9 But I will be joyful in Yahweh and rejoice in his salvation.
Dan zal mijn ziel in Jahweh juichen, Zich over mijn redding verheugen;
10 All my bones will say, “Yahweh, who is like you, who rescues the oppressed from those who are too strong for them and the poor and needy from those who try to rob them?”
En heel mijn gebeente zal zeggen: "Jahweh, wie is U gelijk? Gij beschermt den zwakke tegen den sterke, Den zwakke en arme tegen zijn berovers!"
11 Unrighteous witnesses rise up; they accuse me falsely.
Ze staan tegen mij op Als valse getuigen; En wat ik mij niet ben bewust, Brengen ze tegen mij in.
12 They repay me evil for good. I am sorrowful.
Goed met kwaad vergelden ze mij, En leggen het op mijn leven aan.
13 But, when they were sick, I wore sackcloth; I fasted for them with my head bowed on my chest.
En toch, toen zìj ziek lagen, Trok ik het boetekleed aan, Putte mij door vasten uit, En het gebed was niet weg uit mijn hart;
14 I went about in grief as for my brother; I bent down in mourning as for my mother.
Ik liep rond, als gold het mijn broer of mijn vriend, Onder droefheid gebukt, als in rouw voor mijn moeder.
15 But when I stumbled, they rejoiced and gathered together; they gathered together against me, and I was surprised by them. They tore at me without stopping.
Maar nu ik zelf dreig te vallen, worden ze vrolijk, Lopen te hoop en scholen tegen mij samen; Als vreemden, die ik niet ken, Gaan ze tegen mij schelden,
16 With no respect at all they mocked me; they grind their teeth at me in rage.
Honen mij met bittere spot, En knarsetanden tegen mij.
17 Lord, how long will you look on?

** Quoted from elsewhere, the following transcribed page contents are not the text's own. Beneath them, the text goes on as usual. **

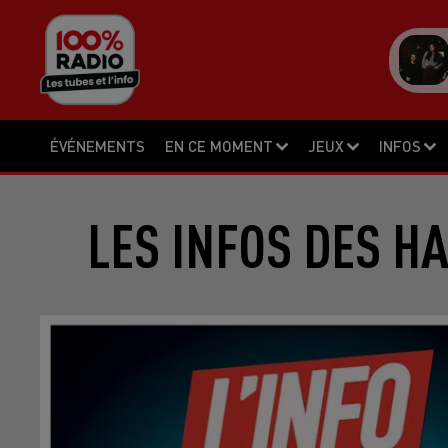
ÉVÉNEMENTS
EN CE MOMENT
JEUX
INFOS
LES INFOS DES H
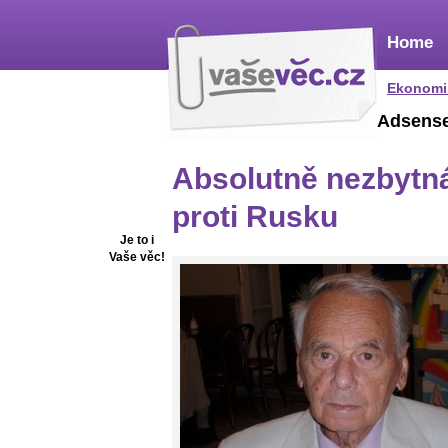
Home
Ekonomi
Adsens
Absolutně nezbytná
proti Rusku
Je to i
Vaše věc!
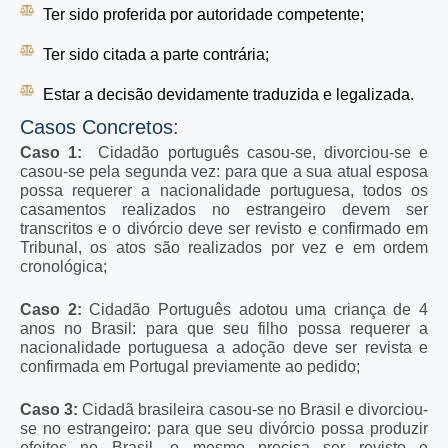
Ter sido proferida por autoridade competente;
Ter sido citada a parte contrária;
Estar a decisão devidamente traduzida e legalizada.
Casos Concretos:
Caso 1:
Cidadão português casou-se, divorciou-se e
casou-se pela segunda vez: para que a sua atual esposa
possa requerer a nacionalidade portuguesa, todos os
casamentos realizados no estrangeiro devem ser
transcritos e o divórcio deve ser revisto e confirmado em
Tribunal, os atos são realizados por vez e em ordem
cronológica;
Caso 2:
Cidadão Português adotou uma criança de 4
anos no Brasil: para que seu filho possa requerer a
nacionalidade portuguesa a adoção deve ser revista e
confirmada em Portugal previamente ao pedido;
Caso 3:
Cidadã brasileira casou-se no Brasil e divorciou-
se no estrangeiro: para que seu divórcio possa produzir
efeitos no Brasil, o mesmo precisa ser revisto e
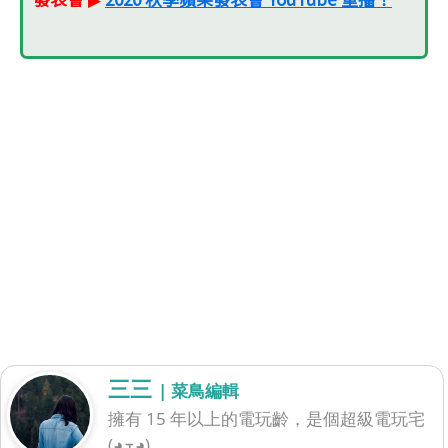
三三
| 菜鳥編輯
擁有 15 年以上的電玩齡，是個超級電玩宅
(◕ܫ◕)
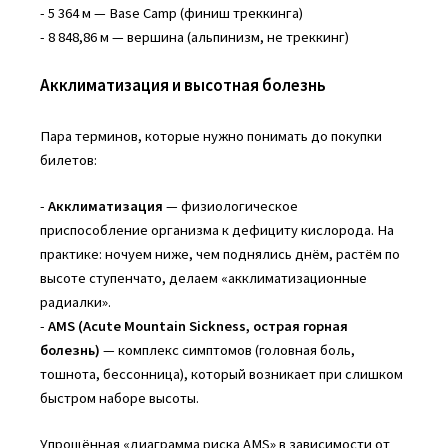
- 5 364 м — Base Camp (финиш треккинга)
- 8 848,86 м — вершина (альпинизм, не треккинг)
Акклиматизация и высотная болезнь
Пара терминов, которые нужно понимать до покупки
билетов:
-
Акклиматизация
— физиологическое
приспособление организма к дефициту кислорода. На
практике: ночуем ниже, чем поднялись днём, растём по
высоте ступенчато, делаем «акклиматизационные
радиалки».
-
AMS (Acute Mountain Sickness, острая горная
болезнь)
— комплекс симптомов (головная боль,
тошнота, бессонница), который возникает при слишком
быстром наборе высоты.
Упрощённая «диаграмма риска AMS» в зависимости от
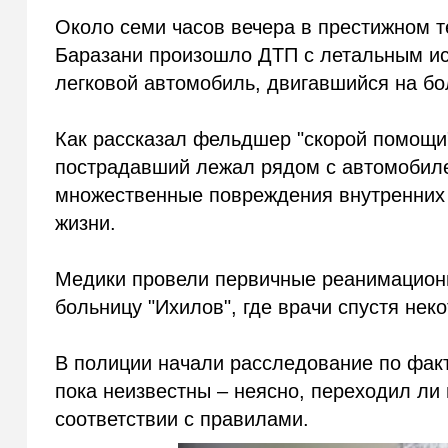
Около семи часов вечера в престижном т
Баразани произошло ДТП с летальным ис
легковой автомобиль, двигавшийся на бо
Как рассказал фельдшер "скорой помощи
пострадавший лежал рядом с автомобиле
множественные повреждения внутренних 
жизни.
Медики провели первичные реанимацион
больницу "Ихилов", где врачи спустя нек
В полиции начали расследование по фак
пока неизвестны – неясно, переходил ли
соответствии с правилами.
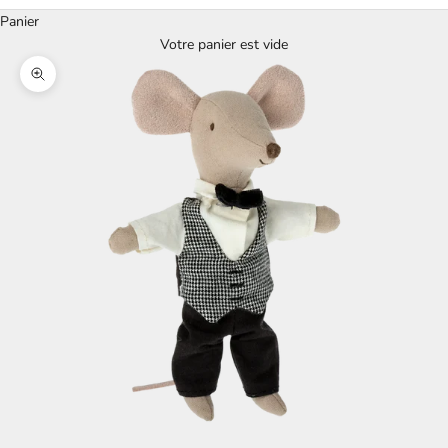
Panier
Votre panier est vide
Zoomer sur l'image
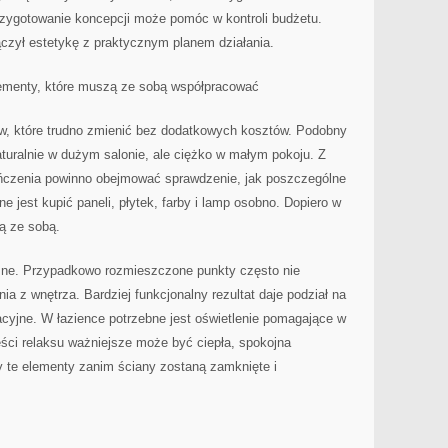
zygotowanie koncepcji może pomóc w kontroli budżetu.
ączył estetykę z praktycznym planem działania.
 elementy, które muszą ze sobą współpracować
ów, które trudno zmienić bez dodatkowych kosztów. Podobny
turalnie w dużym salonie, ale ciężko w małym pokoju. Z
czenia powinno obejmować sprawdzenie, jak poszczególne
 jest kupić paneli, płytek, farby i lamp osobno. Dopiero w
ją ze sobą.
zne. Przypadkowo rozmieszczone punkty często nie
a z wnętrza. Bardziej funkcjonalny rezultat daje podział na
acyjne. W łazience potrzebne jest oświetlenie pomagające w
ci relaksu ważniejsze może być ciepła, spokojna
y te elementy zanim ściany zostaną zamknięte i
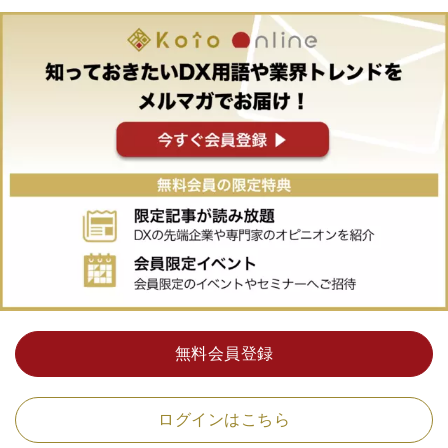
無料会員登録
ログインはこちら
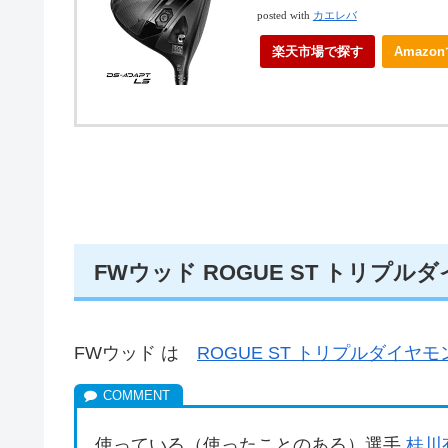
posted with
カエレバ
楽天市場で探す
Amazo
FWウッド ROGUE ST トリプル
FWウッド は
ROGUE ST トリプルダイヤモ
使っている（使ったことのある）選手
桂川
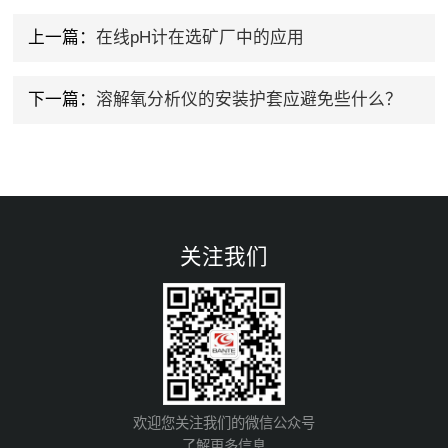
上一篇：
在线pH计在选矿厂中的应用
下一篇：
溶解氧分析仪的安装护套应避免些什么？
关注我们
欢迎您关注我们的微信公众号
了解更多信息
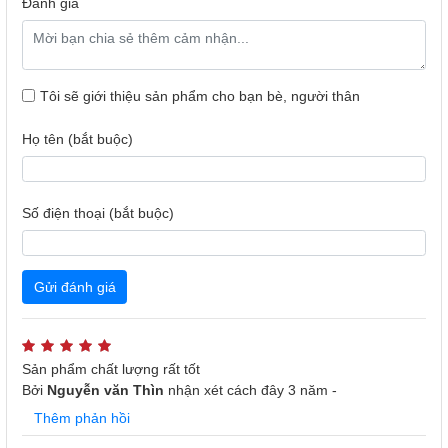
Đánh giá
Tôi sẽ giới thiệu sản phẩm cho bạn bè, người thân
Họ tên (bắt buộc)
Hệ điều hành Linux, dễ sử dụng, kho ứng dụng phong
Số điện thoại (bắt buộc)
phú
sử dụng hệ điều hành Linux thân thiện với
Smart Tivi Coex
Gửi đánh giá
người dùng, dễ dàng thao tác, giao diện trực quan, xử lý
mượt mà. Hơn nữa, tivi còn được cài đặt sẵn ứng dụng
YouTube....mang đến cho gia đình bạn phút giây thư giãn
sau những giờ làm việc căng thẳng.
Sản phẩm chất lượng rất tốt
Bởi
Nguyễn văn Thìn
nhận xét
cách đây 3 năm
-
Thêm phản hồi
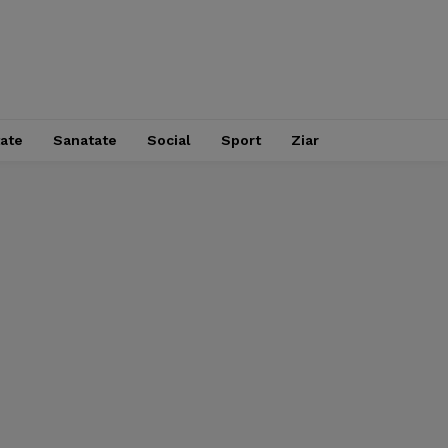
tate
Sanatate
Social
Sport
Ziar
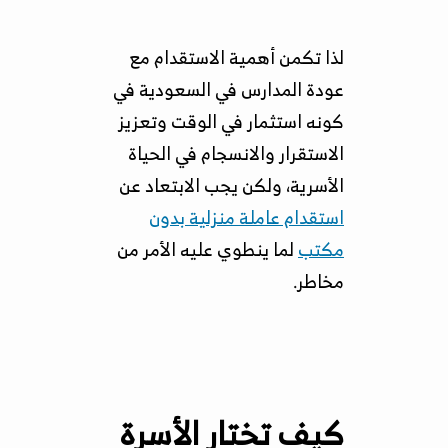
لذا تكمن أهمية الاستقدام مع
عودة المدارس في السعودية في
كونه استثمار في الوقت وتعزيز
الاستقرار والانسجام في الحياة
الأسرية، ولكن يجب الابتعاد عن
استقدام عاملة منزلية بدون
مكتب
لما ينطوي عليه الأمر من
مخاطر.
كيف تختار الأسرة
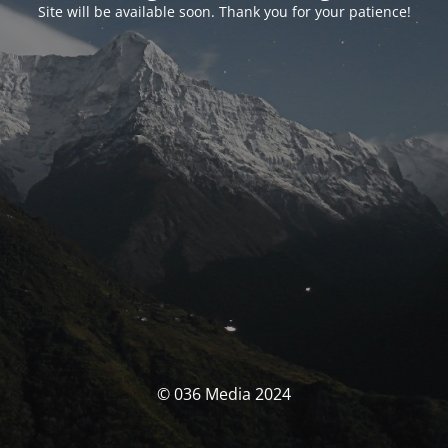
Site will be available soon. Thank you for your patience!
© 036 Media 2024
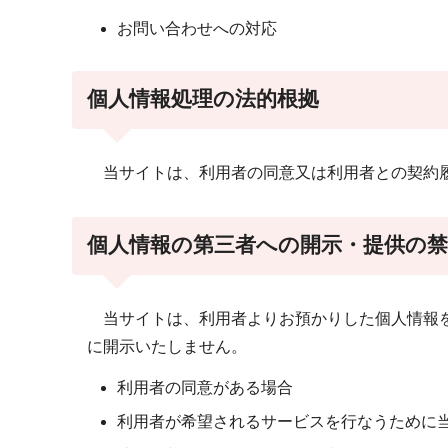
お問い合わせへの対応
個人情報処理の法的根拠
当サイトは、利用者の同意又は利用者との契約履
個人情報の第三者への開示・提供の禁
当サイトは、利用者よりお預かりした個人情報を
に開示いたしません。
利用者の同意がある場合
利用者が希望されるサービスを行なうために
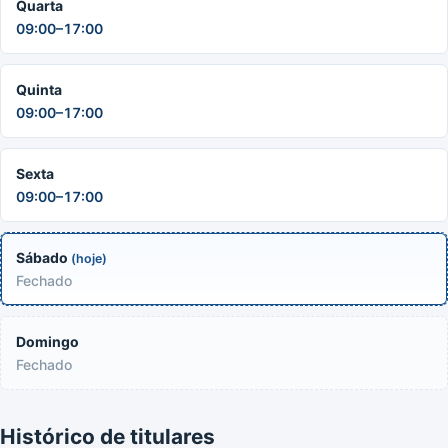
Quarta
09:00–17:00
Quinta
09:00–17:00
Sexta
09:00–17:00
Sábado
(hoje)
Fechado
Domingo
Fechado
Histórico de titulares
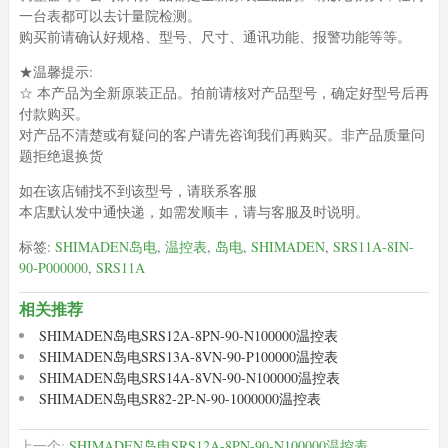
一台表都可以去计量院检测。
购买前请确认好规格、型号、尺寸、通讯功能、报警功能等等。
★温馨提示:
☆ 本产品为全新原装正品。拍前请核对产品型号，确定好型号后再
付款购买。
对产品不清楚或有疑问的客户请先咨询我们再购买。非产品质量问
题拒绝退换货
如在该店铺找不到该型号，请联系客服
本店默认发中通快递，如需发顺丰，请与客服及时说明。
标签:
SHIMADEN岛电
,
温控表
,
岛电
,
SHIMADEN
,
SRS11A-8IN-
90-P000000
,
SRS11A
相关推荐
SHIMADEN岛电SRS12A-8PN-90-N100000温控表
SHIMADEN岛电SRS13A-8VN-90-P100000温控表
SHIMADEN岛电SRS14A-8VN-90-N100000温控表
SHIMADEN岛电SR82-2P-N-90-1000000温控表
上一个:
SHIMADEN岛电SRS12A-8PN-90-N100000温控表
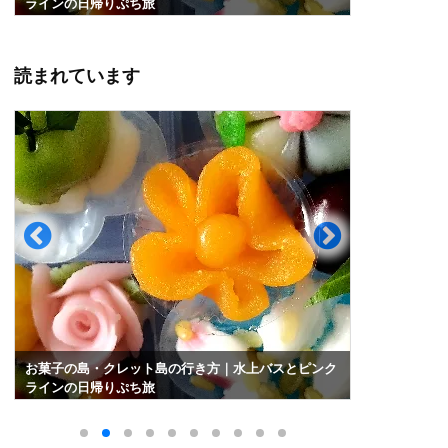
ラインの日帰りぷち旅
光地まとめ
読まれています
お菓子の島・クレット島の行き方｜水上バスとピンク
バンコク水
ラインの日帰りぷち旅
光地まとめ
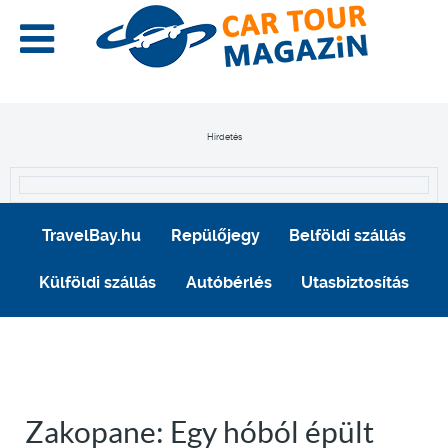
Hirdetés
TravelBay.hu
Repülőjegy
Belföldi szállás
Külföldi szállás
Autóbérlés
Utasbiztosítás
Zakopane: Egy hóból épült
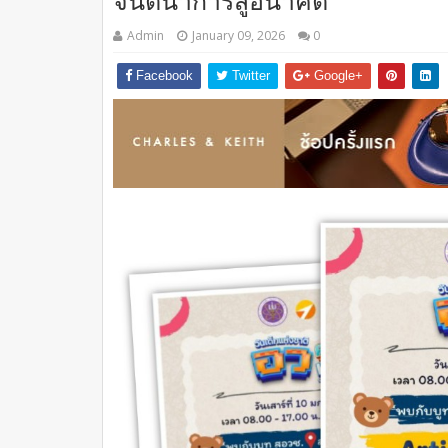
จินตนาการสู่อนาคต
Admin
January 09, 2026
0
Facebook
Twitter
Google+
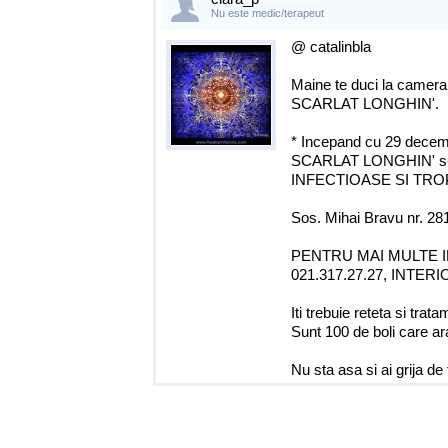
Nu este medic/terapeut
@ catalinbla
Maine te duci la camera 
SCARLAT LONGHIN'.
* Incepand cu 29 decemb
SCARLAT LONGHIN' s-a 
INFECTIOASE SI TROP
Sos. Mihai Bravu nr. 281
PENTRU MAI MULTE 
021.317.27.27, INTERI
Iti trebuie reteta si trata
Sunt 100 de boli care ara
Nu sta asa si ai grija de 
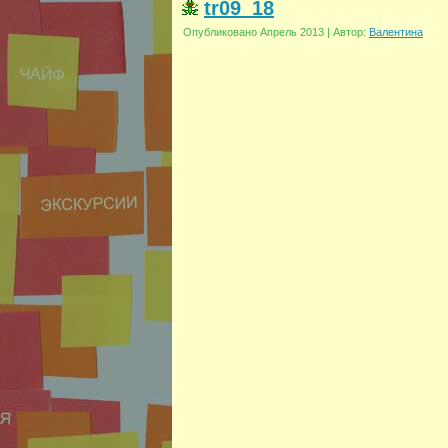
tr09_18
Опубликовано
Апрель 2013
|
Автор:
Валентина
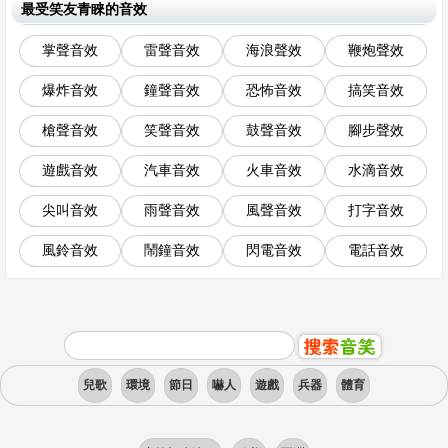
最受笑友青睞的音效
掌聲音效
雷聲音效
海浪聲效
鞭炮聲效
爆炸音效
鐘聲音效
恐怖音效
搞笑音效
槍聲音效
笑聲音效
鼓聲音效
腳步聲效
遊戲音效
汽車音效
火車音效
水滴音效
尖叫音效
雨聲音效
風聲音效
打字音效
風鈴音效
鬧鐘音效
閃電音效
電話音效
兒歌
環境
節日
嚇人
遊戲
兵器
體育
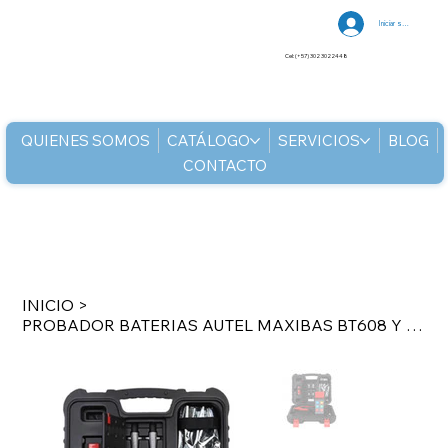
Iniciar sesión
Cel: (+57) 302 3022448
QUIENES SOMOS
CATÁLOGO
SERVICIOS
BLOG
CONTACTO
INICIO
>
PROBADOR BATERIAS AUTEL MAXIBAS BT608 Y VEHICULOS AUTOMOTRIZ BLUETOOTH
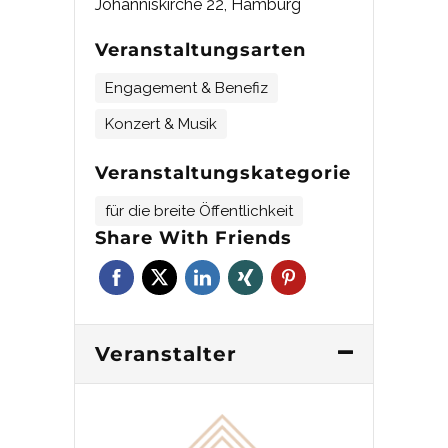
Johanniskirche 22, Hamburg
Veranstaltungsarten
Engagement & Benefiz
Konzert & Musik
Veranstaltungskategorie
für die breite Öffentlichkeit
Share With Friends
Veranstalter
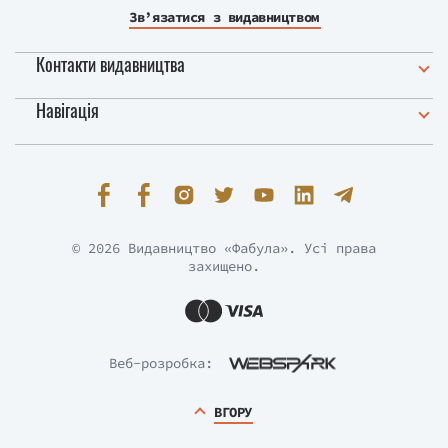
Зв’язатися з видавництвом
Контакти видавництва
Навігація
© 2026 Видавництво «Фабула». Усі права
захищено.
Веб-розробка:
ВГОРУ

Rescue my soul from their destructive attacks, my life from the lions.
Hoe lang nog, o Heer, Zult Gij dit aanzien? Verlos mij toch van hun brullen, Het enige, dat mij nog rest, uit de macht van de leeuwen!
18 Then I will thank you in the great assembly; I will praise you among many people.
Dan zal ik U loven in de grote gemeente, Voor een talloze schare U prijzen.
19 Do not let my deceitful enemies rejoice over me; do not let them carry out their wicked schemes.
Laat toch mijn valse vijand niet om mij lachen, Geen knipoogjes geven, die mij onverdiend haten.
20 For they do not speak peace, but they devise deceitful words against those in our land who live in peace.
Want nooit spreken ze woorden van vrede, Doch verzinnen maar leugens tegen het vreedzame volk;
21 They open their mouths wide against me; they said, “Aha, Aha, our eyes have seen it.”
Ze zetten een grote mond tegen mij op, En zeggen: Ha, ha! We hebben het met eigen ogen gezien!
22 You have seen it, Yahweh, do not be silent; Lord, do not be far from me.
Jahweh! Gìj hebt het gezien; blijf niet zwijgen! Heer; houd U niet verre van mij!
23 Arouse yourself and awake to my defense; My God and my Lord, defend my cause.
Ontwaak en sta op, om mij recht te verschaffen, Om mij te verdedigen, mijn God en mijn Heer.
24 Defend me, Yahweh my God, because of your righteousness; do not let them rejoice over me.
Schaf mij recht naar uw gerechtigheid, Jahweh, mijn God; Laat ze niet over mij juichen.
25 Do not let them say in their heart, “Aha, we have what we wanted.” Do not let them say, “We have devoured him.”
Laat ze niet denken: "Ha, nu zijn wij tevreden!" Niet zeggen: "We hebben hem onder de voet!"
26 May they be put to shame and may they be confounded who rejoice at my distress. May those who exalt themselves over me be clothed with shame and dishonor.
Neen, laat ze allen blozen van schaamte, Die zich vrolijk maken over mijn ongeluk; Met smaad en schande worden bedekt, Die een hoge toon tegen mij aanslaan.
27 Let those who desire my vindication shout for joy and be glad; may they say continually, “Yahweh be praised, he who delights in the welfare of his servant.”
Maar mogen juichen en jubelen Die van mijn goed recht zijn doordrongen; Zonder ophouden zeggen: "Jahweh is groot, Die enkel het heil van zijn dienaar beoogt!"
28 Then I will tell of your justice and praise you all day long.
Dan zal mijn tong uw gerechtigheid prijzen, En elke dag uw lof verbreiden.